I asked him a question about the tangibility of institutional change with regard to his nonprofit’s diversity programs that provide college admission and preparatory services to underserved Latinx communities, to which he acknowledged the difficulties that accompanied his work but elaborated upon the systemic changes he made. His answer to the question made me think about our role as individuals in shaping these institutions: it’s extremely difficult to enact change when we aren’t necessarily the ones that hold the most power, but it can be possible— after years of experience and connecting with others in the field. It’s not an easy feat.
Over the past few months, I’ve developed this feeling of political stagnancy and hopelessness. At a time of extreme polarization and political bubbles where it’s easy to gauge where political parties stand on each issue, we often encounter policy gridlocks and a lack of real, tangible change from the government. Shaping change from working with institutions starts with power, and power is largely determined by one’s race, social standing, gender, sexuality and class. So, as a public policy major, I’ve often contemplated whether my own role in the system has any use, because I don’t necessarily have many of these prerequisites for enacting change within and from institutions.

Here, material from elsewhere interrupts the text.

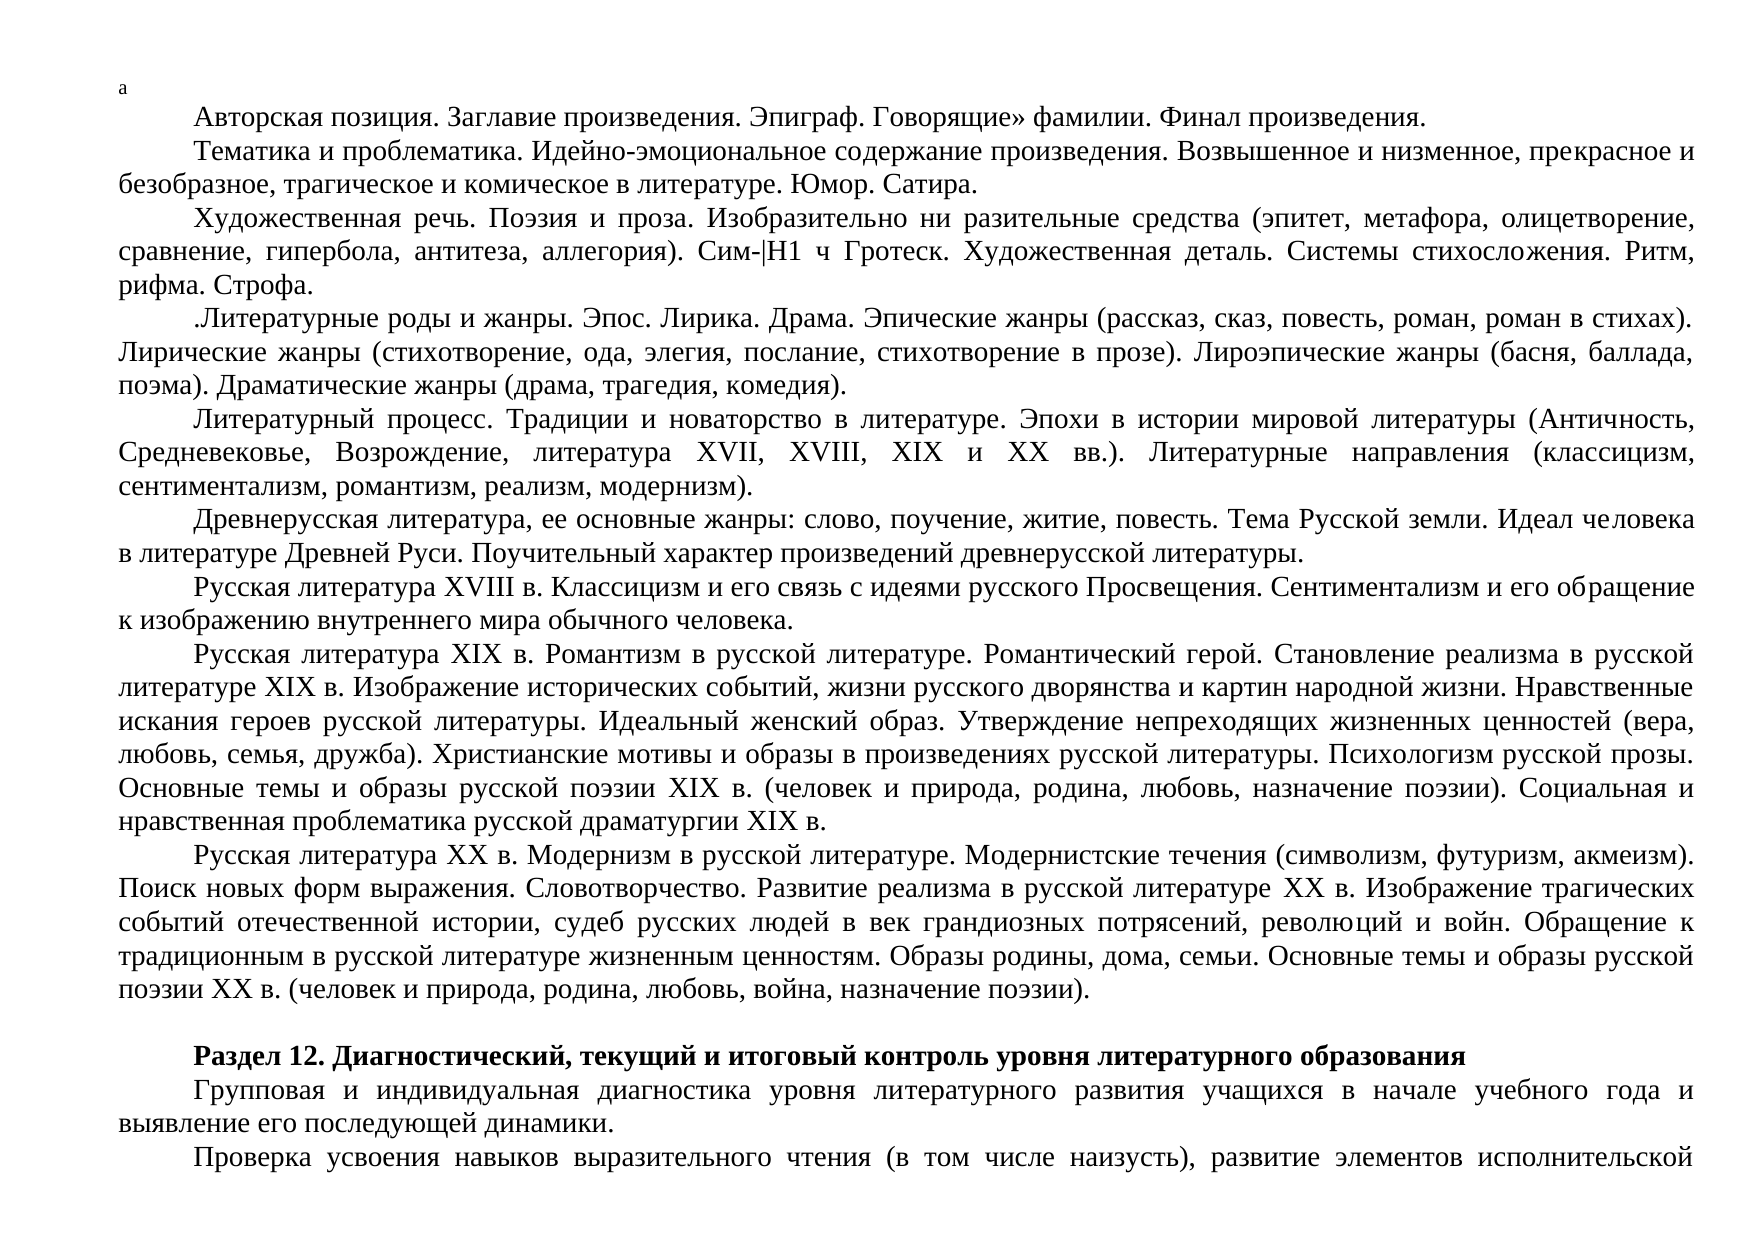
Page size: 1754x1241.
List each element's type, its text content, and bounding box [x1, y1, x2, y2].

But talking to Representative Hurtado provided me a really unique and nuanced perspective about fixing these institutions. He’s a first-generation Latino college student, and he was able to work on several meaningful projects and work towards the changes he cared about. He, of course, acknowledges that it’s difficult– but, nevertheless, his extensive background in policy and politics is a restorative force that gives me hope for the political future of our generation.